This June, planners are set to resume their work on the future of 290 acres around Rockville Pike, though some would like to see it happen sooner.
The White Flint 2 Sector Plan encompasses the horseshoe-shaped area on either side of Rockville Pike between the White Flint area and the official boundary of the City of Rockville.
It includes suburban-style office buildings along Executive Boulevard, the Montrose Crossing Shopping Center, Pike Center, Randolph Hills Shopping Center and a number of light-industrial and commercial uses along Parklawn Drive.
Planners would look at new, mixed-use zoning that would make the area more similar to what’s planned just to the south in White Flint. They would also hope to address traffic flow issues and how to connect areas divided by a CSX rail line running north and south.
On Tuesday, some County Council members told Planning Department Director Gwen Wright they’d like to see work restart on the plan as soon as this month. Planners held a community meeting in 2012 on the area before it was delayed in the work plan.
“There’s money to be made there,” Councilmember George Leventhal told Wright during the Council’s semi-annual review of the department’s work schedule. “White Flint 2 has the nearest-term opportunity to grow our tax base significantly. I don’t think it’s especially controversial.”
Wright said the department got a letter requesting the plan be finished by March 2016, which she said would be overly ambitious for a process that involves traffic studies, community meetings, Planning Board hearings and plenty of zoning tweaks and changes.
“It’s complicated because it is tied in with a lot of the same traffic issues that came into play in White Flint,” Wright said.
The department says the plan could be ready for Council review by December 2016.
Councilmember Nancy Floreen said both the White Flint 2 and Rock Spring plan for an area of office parks in Bethesda should be made a top priority. Floreen alluded to Marriott International’s desire for a new headquarters location.
The corporation is now located in Rock Spring on Fernwood Road. Some in the White Flint area would like to see it relocate there to help spur the expected redevelopment approved by the 2010 White Flint Sector Plan.
Floreen also asked Wright to speed up the department’s planned study of naturally occurring affordable housing.
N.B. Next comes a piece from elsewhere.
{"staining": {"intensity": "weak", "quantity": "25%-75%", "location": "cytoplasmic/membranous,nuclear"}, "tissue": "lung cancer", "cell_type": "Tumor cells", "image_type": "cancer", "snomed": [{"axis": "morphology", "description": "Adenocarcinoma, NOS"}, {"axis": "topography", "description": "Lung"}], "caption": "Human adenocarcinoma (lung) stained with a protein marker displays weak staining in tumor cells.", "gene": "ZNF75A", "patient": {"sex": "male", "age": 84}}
Wright said securing a consultant to help with the study slowed down the process and that an advisory committee on the topic is set to meet for the first time this month.
The Planning Department now expects the Bethesda Downtown Plan to reach the Council in January 2016, instead of the previously scheduled June 2015. The Westbard Plan has also been moved back from a November 2015 submittal to the Council to March 2016.